Even Nick Fuentes denounced it. Our president, God love him, somehow found a way to shock the Nazi conscience.

Some right-wingers were sincerely mortified by Trump’s post, I’m sure, but the postliberal GOP isn’t known for moral squeamishness. The closest they’ll usually come to criticizing Trump on moral grounds is to note that other people might find the president’s behavior objectionable and that in turn might cause them to—gasp—not vote Republican. Traditionally, the only way to discourage ruthlessness while remaining true to MAGA morality, which treats ruthlessness as a supreme virtue, is to frame one’s complaint in terms of power: It’s fine in the abstract to pop the champagne over Rob Reiner’s throat being slit, perhaps, but what if it ends up costing us the House?

In this case, though, from what I saw, the usual instrumentalist critiques of Trump’s immorality were outnumbered by earnest “ugh, this is gross” takes on the right about the Reiner post. That was unexpected—although maybe it shouldn’t have been.

After all, it was just a few months ago that Republicans made a moral example of hundreds of left-wing randos who celebrated or rationalized the murder of Charlie Kirk. More than 600 people were punished professionally for it; the vice president himself encouraged right-wingers to call the employers of anyone seen reveling in schadenfreude. The Trump-era right rarely takes the moral high road, but left-wing ghoulishness over Kirk’s assassination handed MAGA a moral contrast it couldn’t resist. Progressives might celebrate murder, Trumpists insisted, but we do not.

Then Rob Reiner—who condemned Kirk’s murder forthrightly—was himself murdered and Trump couldn’t contain his glee. The president made schmucks of his own fans, not for the first time and certainly not the last.

Beyond that obvious hypocrisy, though, Enjeti is surely correct that the right-wing denunciations of Trump’s post are “a signal that his spectre of untouchability is beginning to fall apart.” What we have here, in other words, is another MAGA “death twitch,” with various stakeholders eager to exploit the public backlash to try to further loosen the president’s grip on the GOP. Go figure that the president’s two biggest populist antagonists in the House, Thomas Massie and Marjorie Taylor Greene, each flogged him yesterday for his callousness about Reiner. Getting Republicans to entertain the unthinkable, that ackshually Trump is a bad guy, might induce just enough queasiness among right-wingers about his continued leadership of the party to let rival authority figures gain a political foothold.

So here we are, 10 years into Trumpification, with Republicans at last shocked, shocked to find gambling going on in their casino. Better late than never?

Now what?

“Better late than never” is the appropriate conclusion, I suppose. Politics is about building coalitions, and the ackshually Trump is a bad guy coalition should always welcome latecomers. Even when they’re very, very late.

But it would be nice if they acknowledged how late they are.

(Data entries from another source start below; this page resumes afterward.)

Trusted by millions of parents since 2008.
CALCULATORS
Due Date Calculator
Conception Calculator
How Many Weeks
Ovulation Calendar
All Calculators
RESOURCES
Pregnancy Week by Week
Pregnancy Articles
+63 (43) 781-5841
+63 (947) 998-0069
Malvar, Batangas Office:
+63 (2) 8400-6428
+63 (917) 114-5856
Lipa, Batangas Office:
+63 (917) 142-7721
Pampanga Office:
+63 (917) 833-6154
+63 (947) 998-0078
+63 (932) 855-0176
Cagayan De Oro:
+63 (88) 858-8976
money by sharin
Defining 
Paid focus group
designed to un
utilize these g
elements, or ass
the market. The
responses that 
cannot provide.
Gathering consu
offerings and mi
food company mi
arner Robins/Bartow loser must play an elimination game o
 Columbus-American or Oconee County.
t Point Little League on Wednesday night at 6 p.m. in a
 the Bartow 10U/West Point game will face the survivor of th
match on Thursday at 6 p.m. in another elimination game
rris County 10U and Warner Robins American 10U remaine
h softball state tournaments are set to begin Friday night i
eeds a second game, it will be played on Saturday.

That the president is incapable of feeling empathy for other people and not at all ashamed of that fact should not be treated as a revelation in 2025, even if it would make right-wing defectors feel better about themselves if the rest of us agreed to do so. Lack of empathy is and has always been a “defining feature” of Trump’s leadership, as Vaughn Hillyard detailed with numerous examples at MS NOW. (Numerous, but not exhaustive: He forgot the time the president hinted that the late John McCain was in hell, for instance.)

“The fundamental weakness of Western civilization is empathy, the empathy exploit,” Elon Musk said in an interview earlier this year during his reign of error at DOGE. That’s as succinct a summary of postliberal morality as one could devise and has been an animating principle of Trumpism from the jump. I’d go as far as to say that the Trump-Musk dismantling of USAID in the early days of the administration this year should be considered MAGA’s signature achievement: It killed a lot of people, accomplished next to nothing in terms of savings, and was carried out in a manner that even Susie Wiles condemns, but it sure did make a statement about deprioritizing empathy.

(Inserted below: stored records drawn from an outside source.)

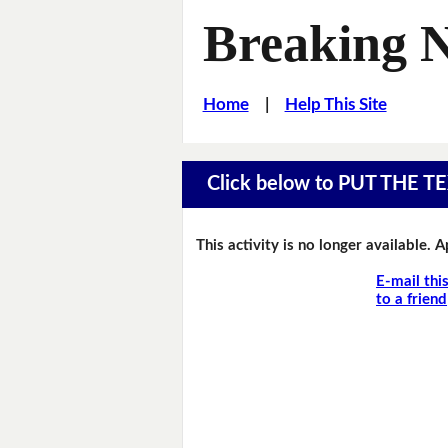
Breaking 
Home
|
Help This Site
Click below to PUT THE
This activity is no longer available. 
E-mail thi
to a friend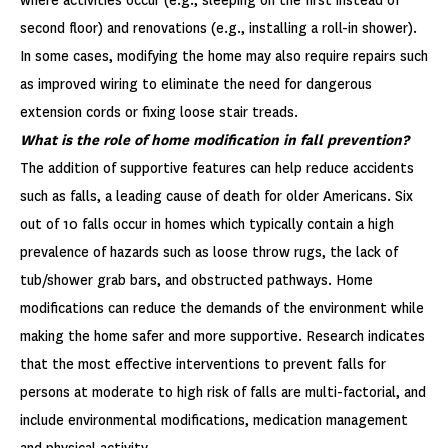
where activities occur (e.g., sleeping on the first instead of
second floor) and renovations (e.g., installing a roll-in shower).
In some cases, modifying the home may also require repairs such
as improved wiring to eliminate the need for dangerous
extension cords or fixing loose stair treads.
What is the role of home modification in fall prevention?
The addition of supportive features can help reduce accidents
such as falls, a leading cause of death for older Americans. Six
out of 10 falls occur in homes which typically contain a high
prevalence of hazards such as loose throw rugs, the lack of
tub/shower grab bars, and obstructed pathways. Home
modifications can reduce the demands of the environment while
making the home safer and more supportive. Research indicates
that the most effective interventions to prevent falls for
persons at moderate to high risk of falls are multi-factorial, and
include environmental modifications, medication management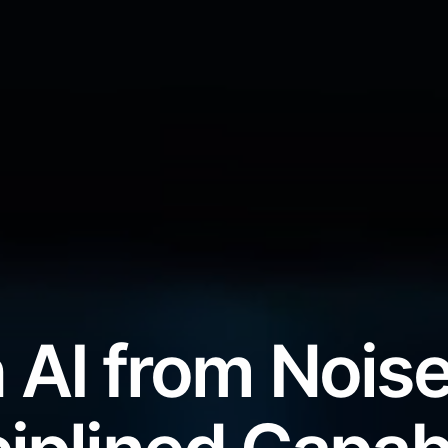
 AI from Noise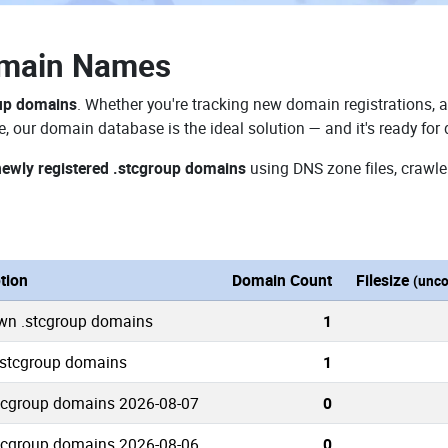
omain Names
oup domains
. Whether you're tracking new domain registrations, a
e, our domain database is the ideal solution — and it's ready fo
newly registered .stcgroup domains
using DNS zone files, crawle
tion
Domain Count
Filesize
(unc
own .stcgroup domains
1
 .stcgroup domains
1
tcgroup domains 2026-08-07
0
tcgroup domains 2026-08-06
0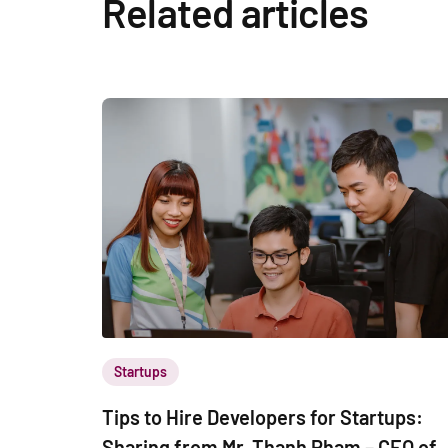
Related articles
Startups
Tips to Hire Developers for Startups:
Sharing from Mr. Thanh Pham – CEO of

When Trump, instead of offering condolences, did a virtual keg-stand on Rob Reiner’s grave, that was just him being true to the ethos of his movement. “This president cannot discern moral right and wrong through a person’s actions, like a normal human being,” Jim Geraghty wrote at National Review. “Donald Trump’s entire worldview of whether someone is a good person or a bad person depends entirely on whether that person offers praise or criticism of Trump.” That’s all true and has been self-evidently true for many years. To those who were shocked to suddenly discover it yesterday: How did you not notice all the gambling happening in your casino?

Here’s another question. What is to be done about the president’s monstrousness? What political consequences should it have?

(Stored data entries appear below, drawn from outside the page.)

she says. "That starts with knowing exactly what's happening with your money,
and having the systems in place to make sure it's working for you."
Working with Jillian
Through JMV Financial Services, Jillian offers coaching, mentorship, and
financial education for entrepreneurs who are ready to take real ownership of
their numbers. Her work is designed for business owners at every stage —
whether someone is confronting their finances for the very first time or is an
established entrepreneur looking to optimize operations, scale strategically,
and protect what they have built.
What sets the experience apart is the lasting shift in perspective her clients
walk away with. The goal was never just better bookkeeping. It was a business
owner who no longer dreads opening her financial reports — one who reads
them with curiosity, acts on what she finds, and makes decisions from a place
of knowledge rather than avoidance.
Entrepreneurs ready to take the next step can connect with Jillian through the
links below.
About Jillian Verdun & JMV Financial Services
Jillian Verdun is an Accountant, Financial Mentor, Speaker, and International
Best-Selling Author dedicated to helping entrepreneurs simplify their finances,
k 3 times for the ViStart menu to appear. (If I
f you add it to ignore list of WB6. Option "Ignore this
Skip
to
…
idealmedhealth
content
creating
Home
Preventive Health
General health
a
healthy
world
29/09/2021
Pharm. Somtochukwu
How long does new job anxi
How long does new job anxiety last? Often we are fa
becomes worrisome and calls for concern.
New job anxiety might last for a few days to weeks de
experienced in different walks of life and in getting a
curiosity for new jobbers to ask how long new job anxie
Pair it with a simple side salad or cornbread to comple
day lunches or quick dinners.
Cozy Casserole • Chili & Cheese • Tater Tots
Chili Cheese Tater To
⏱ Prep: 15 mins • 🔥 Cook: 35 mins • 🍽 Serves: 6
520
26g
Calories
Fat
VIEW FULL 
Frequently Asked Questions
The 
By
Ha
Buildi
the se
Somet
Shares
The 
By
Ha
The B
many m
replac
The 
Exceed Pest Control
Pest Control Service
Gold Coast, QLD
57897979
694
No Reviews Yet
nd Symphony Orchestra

Geraghty is also right, of course, when he says, “The guy who can’t feel empathy for the Reiners being stabbed to death by their son is also not going to feel empathy for the people who contend the cost of living is still high.” Or for Ukrainians who risk being left at Russia’s mercy if the White House pressures Kyiv into accepting a bad peace deal. Or for American citizens being harassed by ICE. The Reiner post isn’t some odd curio of how Trump behaves when he’s in a bad mood, it’s an insight into how a mind like his has governed and will govern.

What do Republicans who abhor the cruelty shown by the president to the Reiner family intend to do to protect the country from his impulses?

Most will compartmentalize, assuring themselves that Geraghty is wrong and Christopher Rufo is right: Trump’s reaction to Reiner’s murder isn’t a window onto policy but rather a “tic,” an odd little personality quirk that has no bearing on anything. Yes, okay, the president might relish seeing his enemies dead, but that’s neither here nor there. Only when some random liberal on Twitter, not the most powerful man in the world, stoops to ghoulishness is it time to worry.

Some will find the question itself mystifying. Having denounced the president’s Reiner post, why should they be expected to do anything more to oppose him? They’re willing to call “balls” and “strikes” on Trump, as any conscientious conservative should be, and in this case, they’ve called a strike. Their job is done.

To that, I’ll say what I’ve said a few times previously: Calling balls and strikes implies potentially calling the batter out. How many more strikes does the president get before halting his consolidation of power becomes an urgent national priority? What further evidence is needed that we’re being governed by an honest-to-goodness authoritarian sociopath to justify concluding that divided government in 2027 would be better for America than unified Republican control?

In my cynical heart of hearts, I suspect right-wingers clamored to flog Trump over his Reiner post not because it was so despicable, although it was, but because the political stakes were so low. If you’re disturbed by him going full Father Coughlin on Somali migrants, for instance, you’re pitting yourself directly against MAGA immigration policy and the white tribalism it serves. That’s not the sort of ruthlessness that a Republican in good standing can comfortably oppose.

But if you’re disturbed by him splashing around in the blood of beloved director Rob Reiner? Sure, vent away. Trump’s post inadvertently provided a valuable service to the non-fascists in his base, frankly, by handing them a costless opportunity to reassure themselves that they’re better people than he is while they continue reliably pulling the lever for him and his degenerate movement. 

“How this vile, disgusting, and immoral behavior has become normalized in the United States is something our descendants will study in school, to the shame of our generation,” Russell Moore tweeted yesterday of Trump’s post. I don’t believe that, but if he’s right and I’m wrong, let the studies begin with the people who postured as morally superior to the president while seeking every conceivable rationalization to continue empowering him.